Some may argue that less complex quinoline esters are good enough for quick, dirty synthesis. There’s truth in that for some high-throughput, early-stage screens. But for anyone pushing toward commercialization or late-stage development, cutting corners early invites bigger headaches later. Quality assurance officers, regulatory teams, and project sponsors don’t want to risk unseen side-products or ambiguous analytical signatures.
Even among halogenated quinoline esters, the unique 6-bromo and 4-chloro arrangement drives different reactivity and downstream flexibility compared to isomeric or mono-halogenated versions. Shorter synthetic routes, more reliable functionalization, and fewer unwanted rearrangements all contribute to smoother workflows. My own experience reflects this — projects that moved quickly past the intermediate synthesis stage often had better halogen patterning and stable, crystalline esters in the mix, just like this compound provides.
Journal articles and patent filings from the last three years give some supporting evidence for the uptick in usage. Several major publications cite the role of well-substituted quinoline esters as key intermediates in the creation of kinase inhibitors, anti-tuberculosis agents, and advanced agrochemicals. Patent filings list this very ester structure as a critical intermediate for active compounds that eventually get formulated into finished medications — a point that turns heads in both pharma boards and investment meetings. In routine batch preparation, published yields for downstream reactions typically fall within the 70%–90% range, reflecting practical, real-world experience and not just idealized, small-scale runs.

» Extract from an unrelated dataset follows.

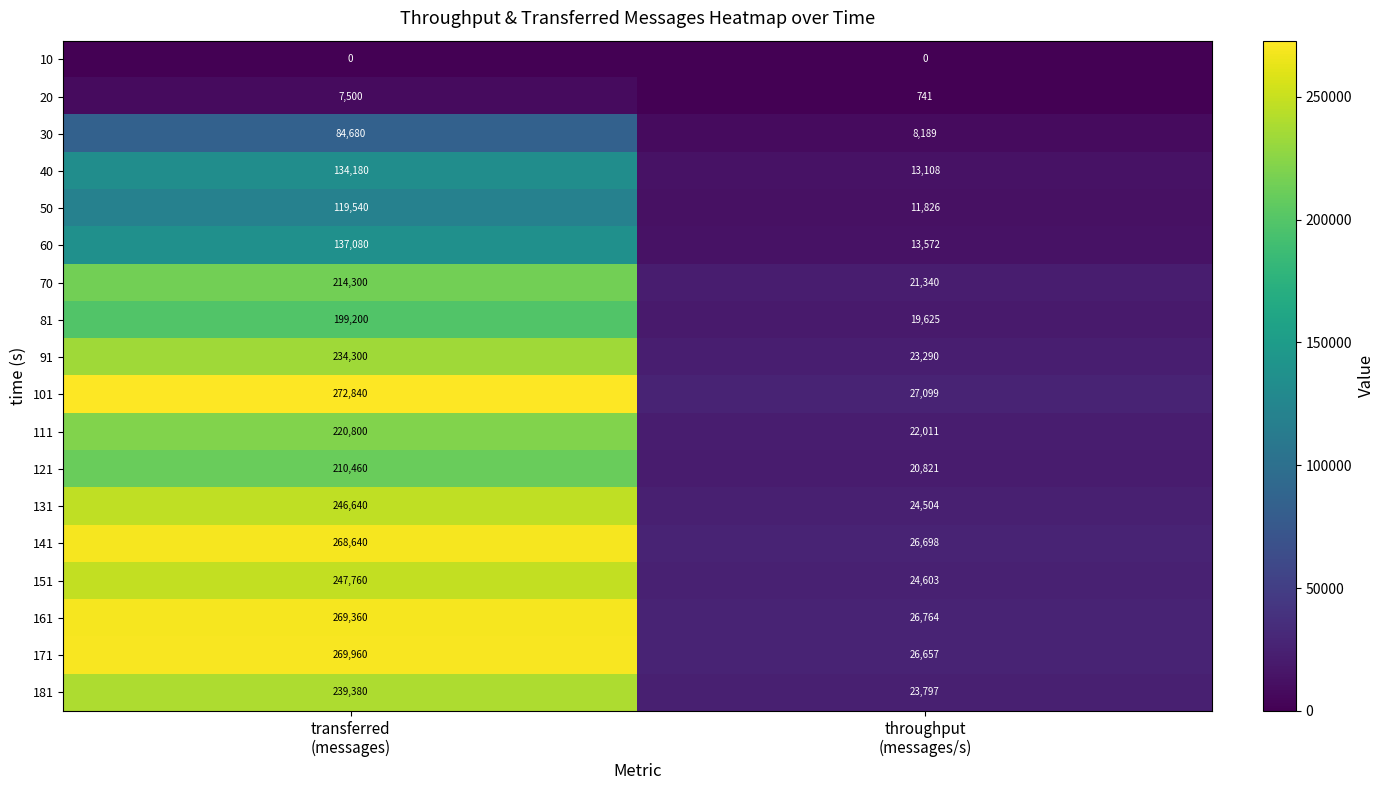

Which series has the largest range (max minus min)?

101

Sharing data across research organizations shows which intermediates persist, avoid bottlenecks, and hold up under stress. Surveying colleagues working at scale, there are few things researchers appreciate more than shaving a week or two off development timelines because of compounds like this. Those savings cascade — better project progress, earlier pilot runs, less stress on documentation teams, and lower costs related to surprise purification steps.
Users in the community bring persistent feedback, asking for even higher purity, lower residual solvents, and more robust packaging. Responding to this input, manufacturers are shifting toward smaller, tamper-evident packaging and batchwise data sharing, steps that boost user confidence and streamline regulatory submissions. For my own practice, clearer paperwork and better packaging mean fewer interruptions in synthetic campaigns, especially during critical proof-of-concept phases.

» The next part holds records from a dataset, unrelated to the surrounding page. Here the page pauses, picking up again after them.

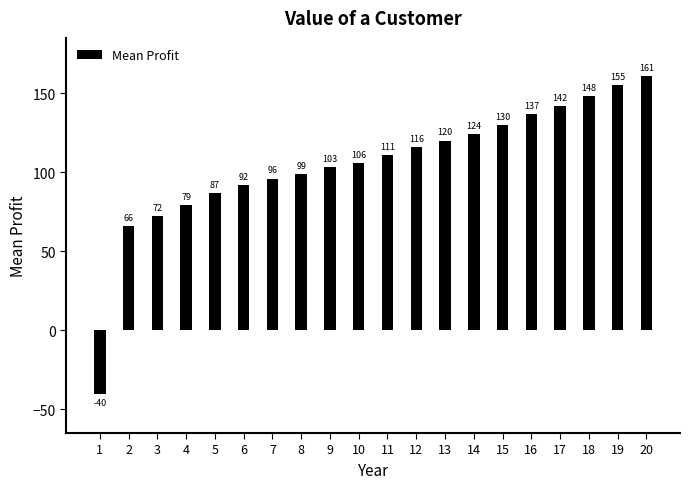

Reading left to right, what are all the values shown in this chart?

1=-40	2=66	3=72	4=79	5=87	6=92	7=96	8=99	9=103	10=106	11=111	12=116	13=120	14=124	15=130	16=137	17=142	18=148	19=155	20=161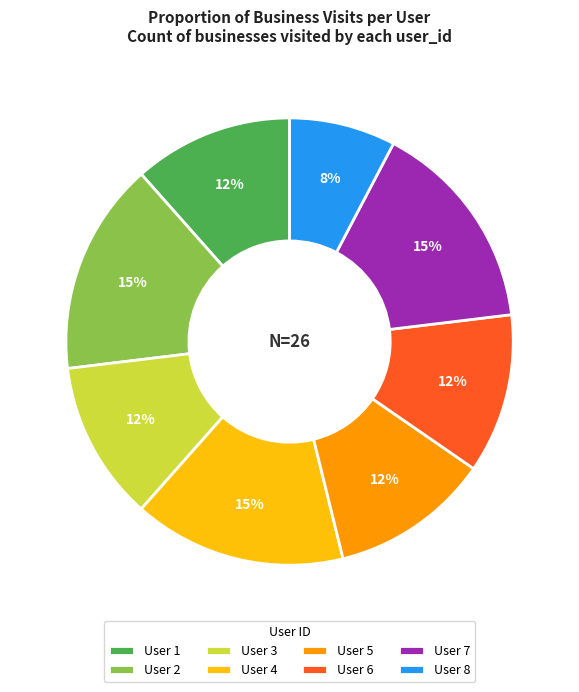

What is the smallest slice in the pie chart?

User 8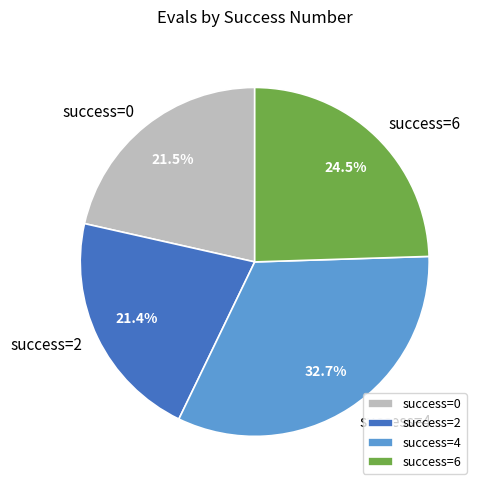

Which has a higher value, success=0 or success=4?

success=4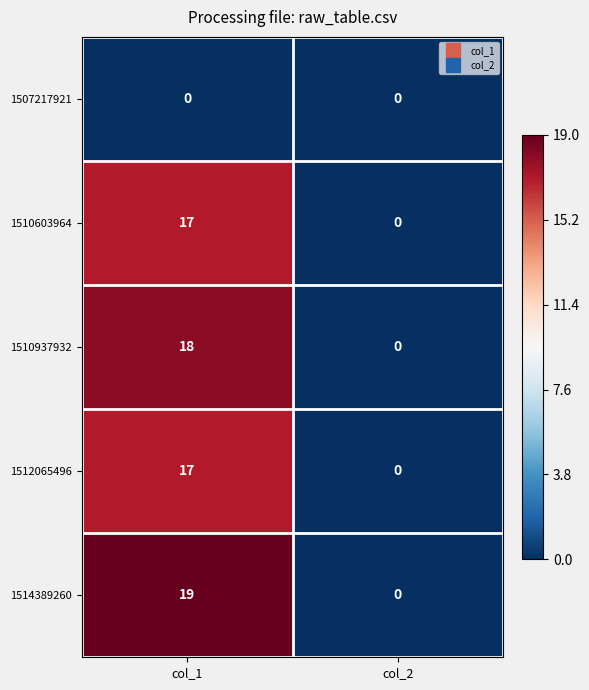

At which category is the sum across all series the highest?

col_1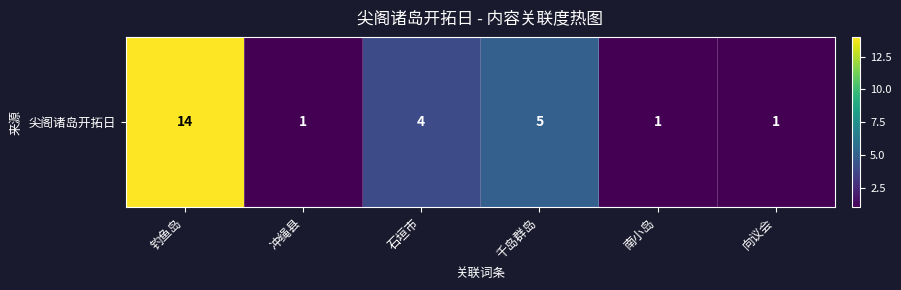

Is it true that the value at 千岛群岛 is 8?

False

There’s interest, too, in further “greening” of specialty esters — moving production to renewable feedstocks, reducing energy consumption during halogenation, and boosting efficiency through flow chemistry. These aren’t small asks. They tap into real market demand, and those who can deliver both the technical performance and sustainability credentials will have an edge.
6-Bromo-4-Chloro-3-Quinoline Carboxylic Acid Ethyl Ester represents more than another entry in a chemical catalog. Its growing use among chemists — from big pharma process teams to university bench scientists — comes from a proven record of enabling quicker, more reliable, and cleaner synthesis routes. This compound’s unique combination of structure, stability, and flexible function help drive modern approaches to drug and agrochemical discovery. That kind of reliability and predictable performance doesn’t just help teams meet targets; it sets a higher standard for how the science of synthesis can keep moving forward.